TB: I guess the biggest thing you learn is you learn patience and you learn how to deal with people on a day-to-day basis. You have tasks to do, but you're not at the Naval Academy. There's a lot of stuff you've practiced on and worked up, so in a sense it's kind of like any other sport. You practice and one day your time may be called and you might have that mission you need to go do and you want to go do it. I did a variety of jobs, so I got to interact with pretty much everyone on the ship. It was a really great experience.

Is there a sense of pride now that you've come back, a sort of sense of accomplishment that you have a chance to become an ambassador for service academy football on an even greater level?
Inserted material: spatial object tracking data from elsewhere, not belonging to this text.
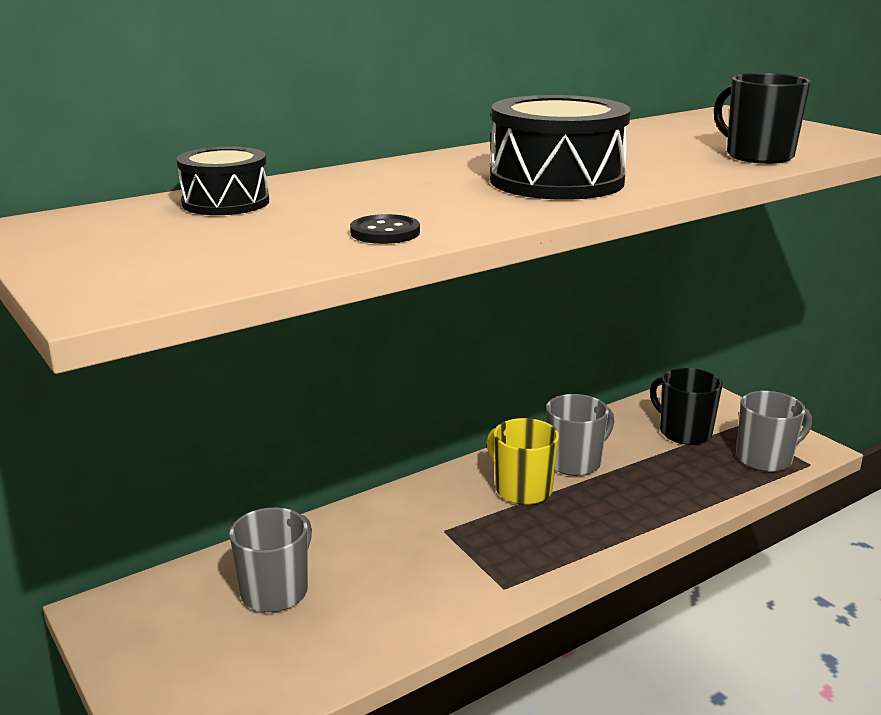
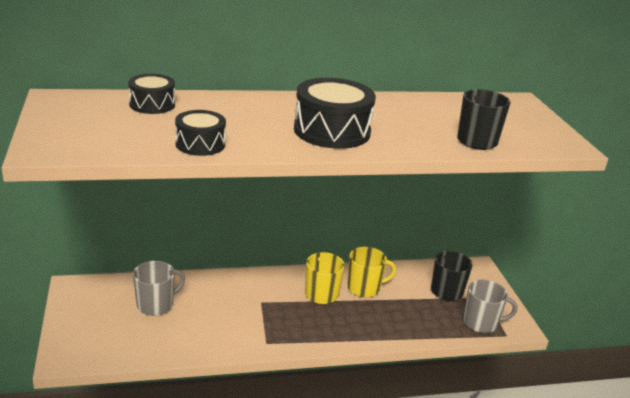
camera: 20 degrees right, 5 degrees up
black button [350,214,420,244] -> black drum [175,110,226,156]
grey mug [546,394,614,476] -> yellow mug [347,247,396,297]

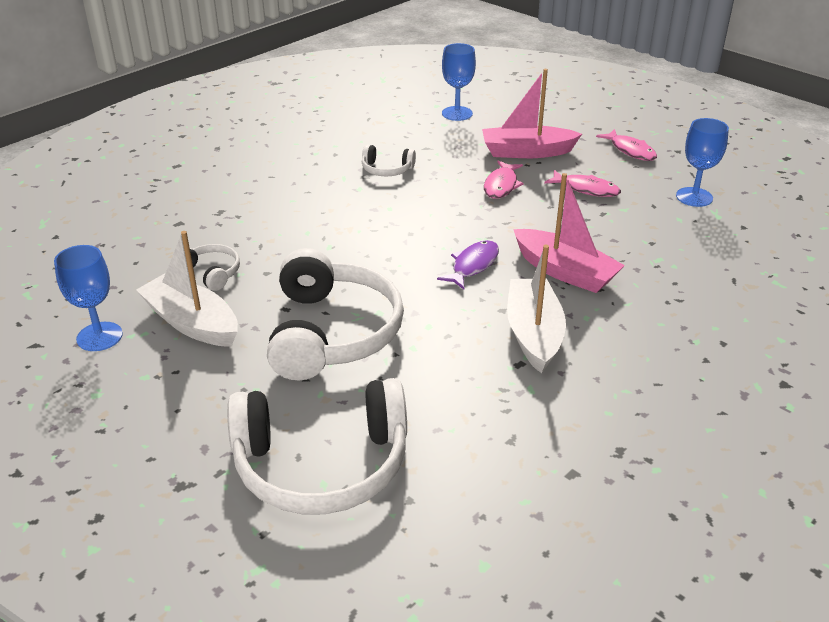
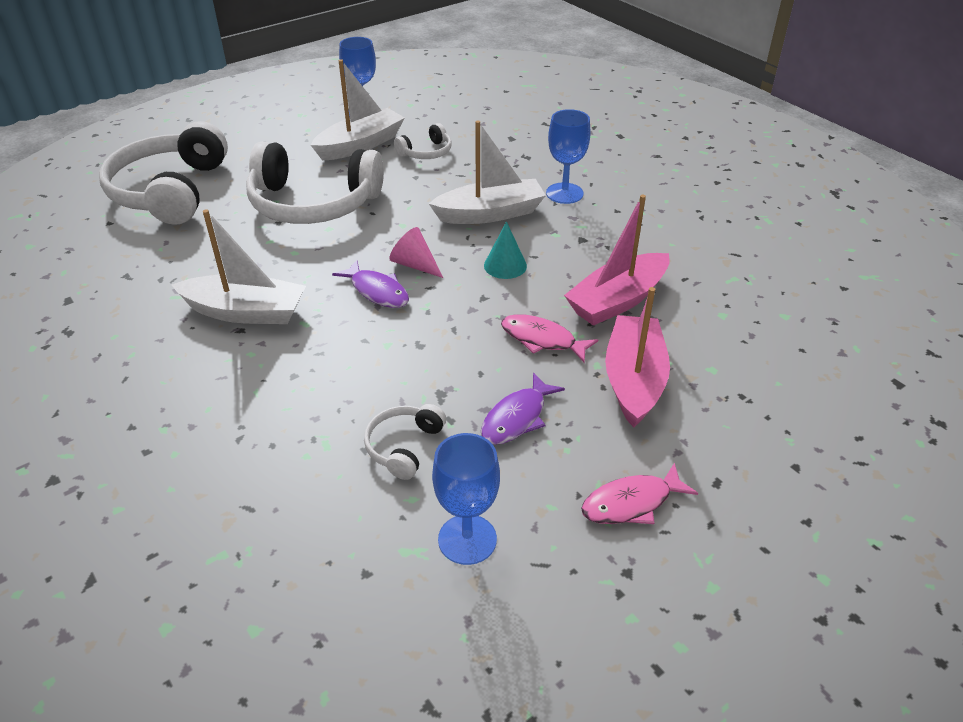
camera: 100 degrees right, 5 degrees up
white headphones [362,144,416,176] -> white headphones moved to [364,404,446,480]
blue goblet [442,43,476,121] -> blue goblet moved to [546,109,590,204]
pink boat [513,173,625,293] -> pink boat moved to [564,195,670,326]
pink fish [544,170,621,197] -> purple fish [481,372,565,445]
none -> pink cone [389,227,443,278]
none -> white boat [429,120,546,224]
none -> turquoise cone [484,221,527,279]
TB: It's weird, because when you're on the ship everyone wants to talk about football and when you're playing football everyone wants to talk about how it is on the ship. Just to share in those experiences and let people know that there are a lot of good things the U.S. military does, and that there are a lot of people out there who are risking their lives day-to-day – not to say I was in harms way every day, but there are a lot of people who are -- it's good. People are really interested in it and ask questions all the time. It's just good to talk about it and humbling, because people you think might have no interest in that stuff will sit down and will listen to you talk for hours about it.

If you're are allowed to play in the CFL next year, what would your goal be?

TB: My goal is just to get better every day. I guess I was in training camp last year, but I just know that I have the potential to do a lot of things, and I want to be able to get out there and compete. I love competition. Anytime I'm in the weight room or anywhere, everyone knows that I'm probably one of the biggest competitors people know. I would like to get there, be able to compete for a position, and then be able to compete once I get on the team – do whatever I can do just to help the team get better.

How often do you talk to the Navy about your status?

TB: I talk to probably one or two different people higher up than me at least four or five times a week.

Is there a concern being out of the game for a year works against you, or did it maybe help you grow in other ways that benefit you're next move?

TB: I think it works both ways. In a sense you could look at it as a hindrance because I wasn't out on the field and wasn't able to be out running around, but at the same time I knew I had a job to do. But I still feel refreshed, still feel young, and I feel good running around.

Another classmate of yours – and a former player to try out with the New England Patriots – recently was added to an NFL roster. Do you still talk to Eric Kettani at all, and if so, what do you talk about?

TB: We talk all the time. I actually just got off the phone with him maybe an hour or so ago. We talk at least once a week, or if we both have something we really need to talk about we'll be texting so we can find time to talk about it. He's the same way. He's just trying to stay in good spirits, and if we keep doing things the right way we remain really optimistic that we'll be able to pursue our dreams.

Adam Nettina has been covering college football at the Naval Academy for the past five seasons. He is the former Sports Editor of the Utah Statesman and currently writes his own sports and pop-culture blog called Option Pitch and Waffle Crisp.